Write out every line of text in the items below word for word, leaving out the pictures.

───── RECORD LIST

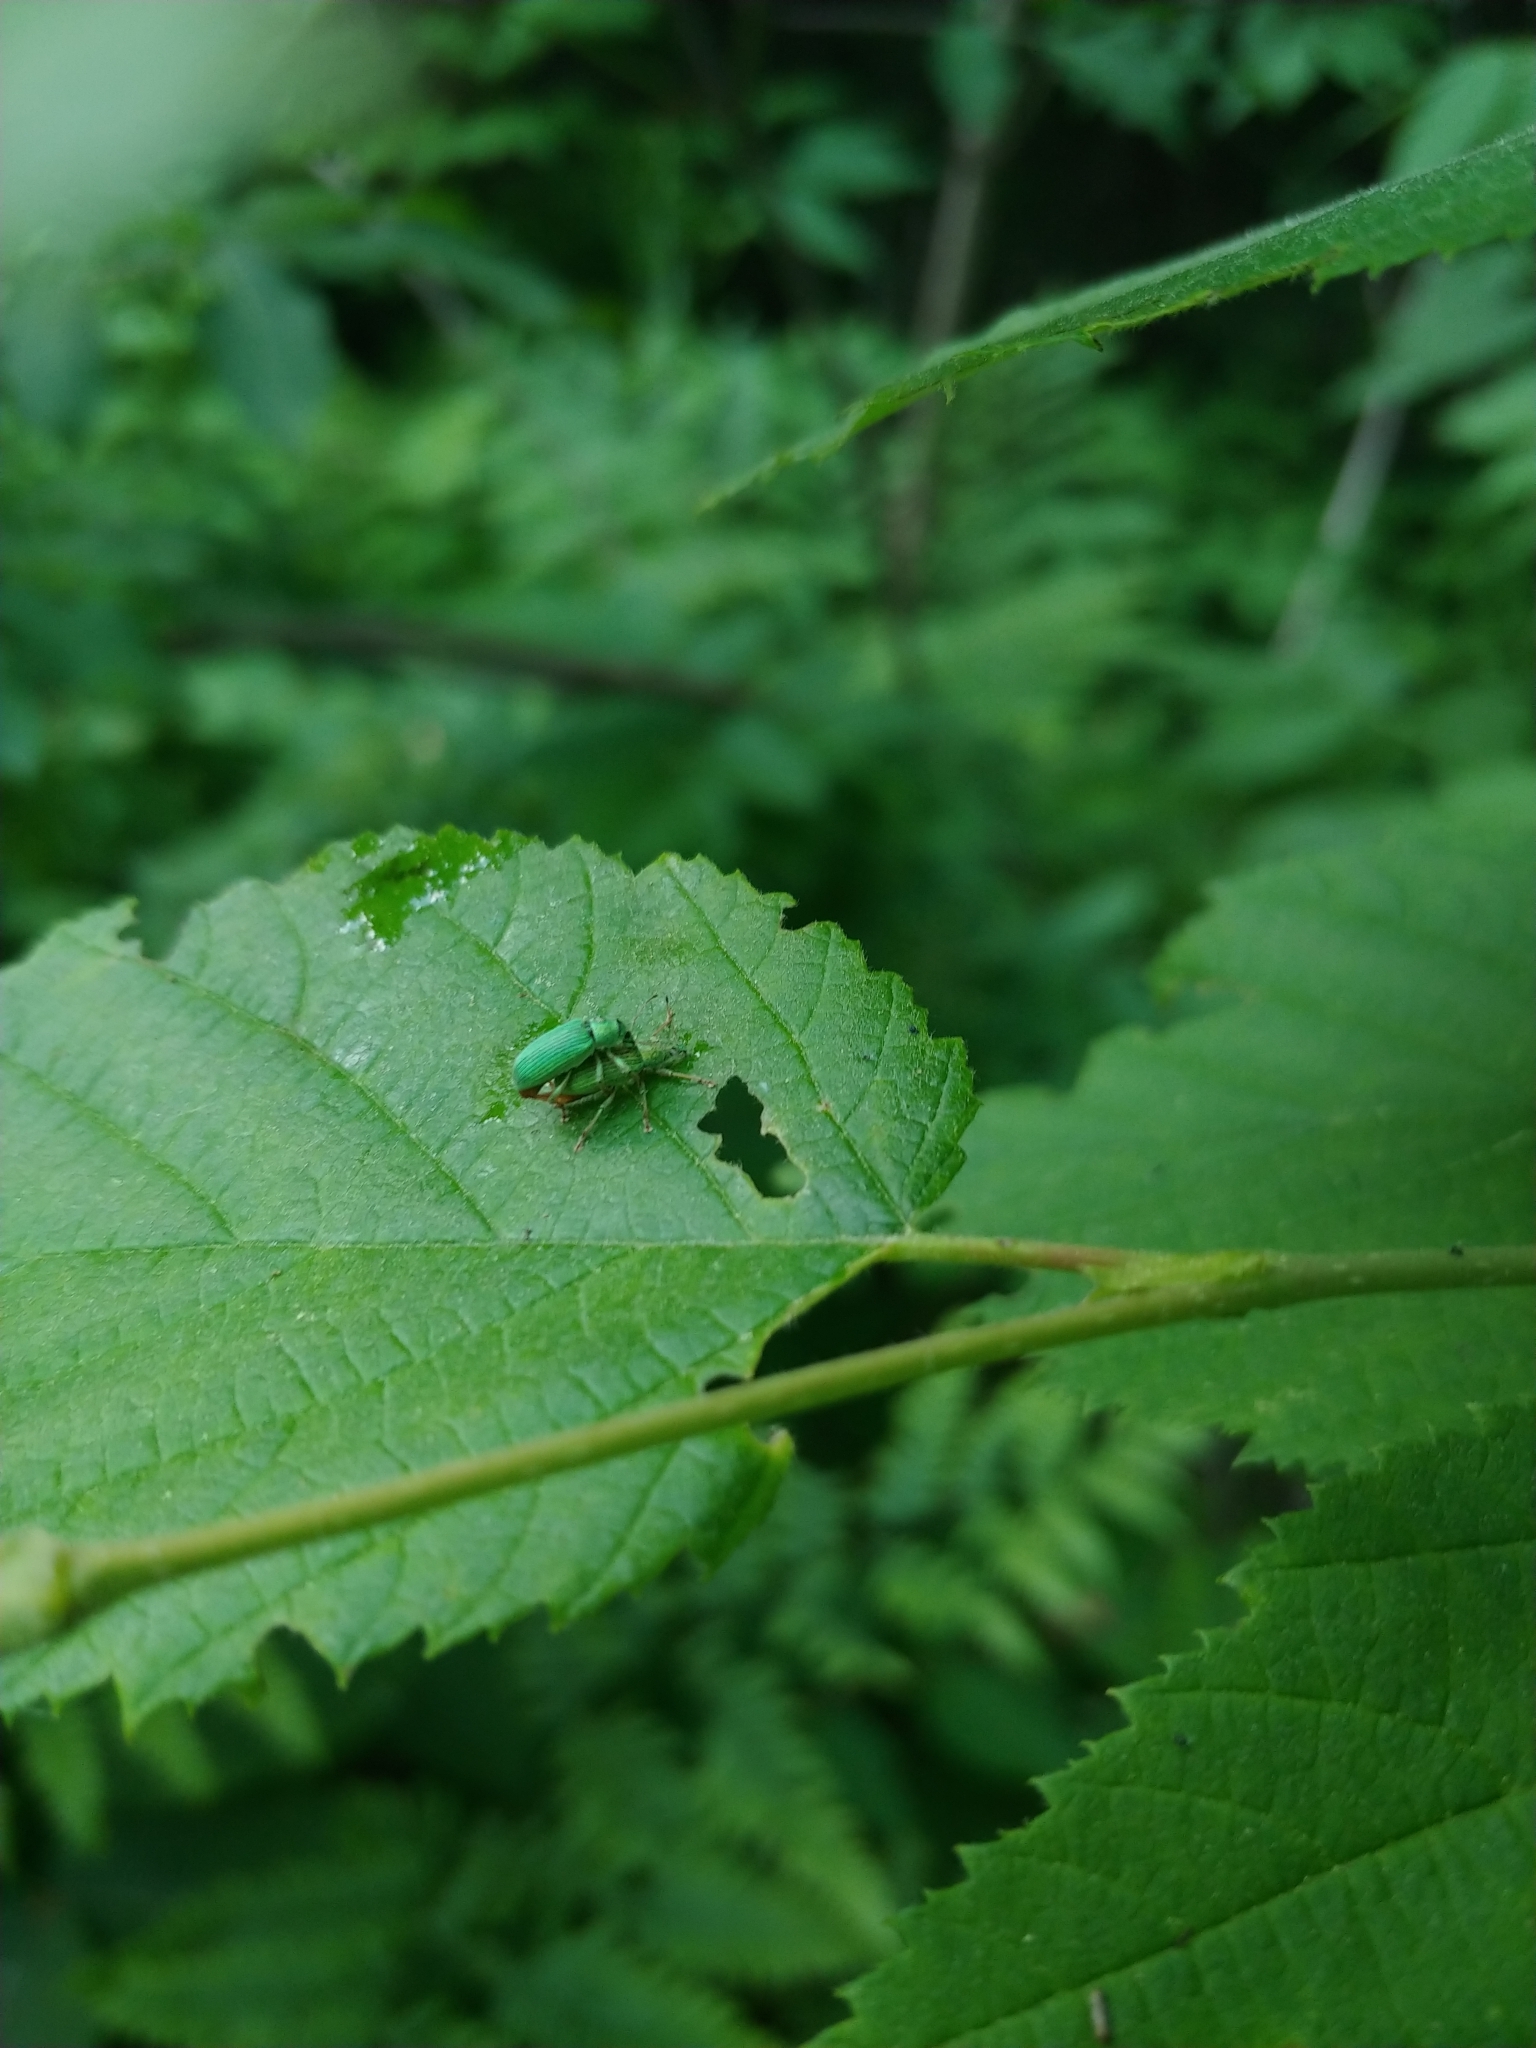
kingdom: Animalia
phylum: Arthropoda
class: Insecta
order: Coleoptera
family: Curculionidae
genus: Polydrusus
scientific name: Polydrusus formosus
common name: Weevil
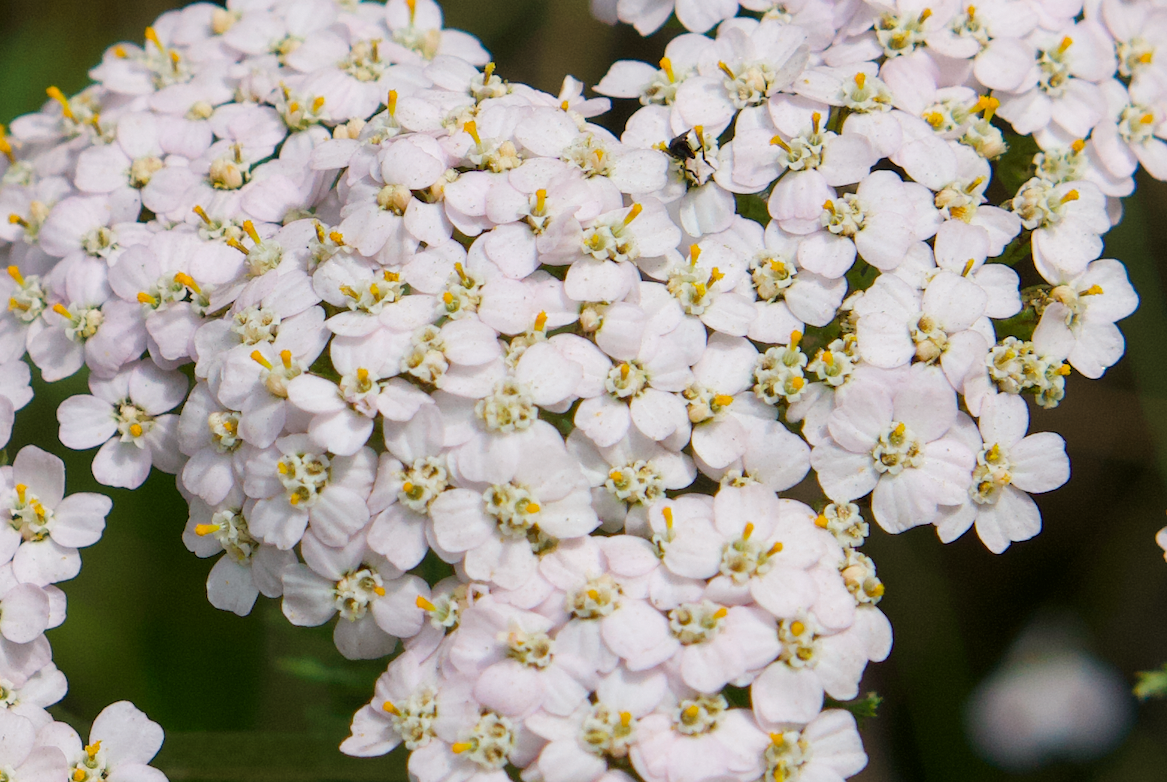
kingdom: Plantae
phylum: Tracheophyta
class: Magnoliopsida
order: Asterales
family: Asteraceae
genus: Achillea
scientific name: Achillea millefolium
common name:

──────────

TASK ANSWER:
kingdom: Animalia
phylum: Arthropoda
class: Insecta
order: Coleoptera
family: Curculionidae
genus: Polydrusus
scientific name: Polydrusus formosus
common name: Weevil
kingdom: Plantae
phylum: Tracheophyta
class: Magnoliopsida
order: Asterales
family: Asteraceae
genus: Achillea
scientific name: Achillea millefolium
common name:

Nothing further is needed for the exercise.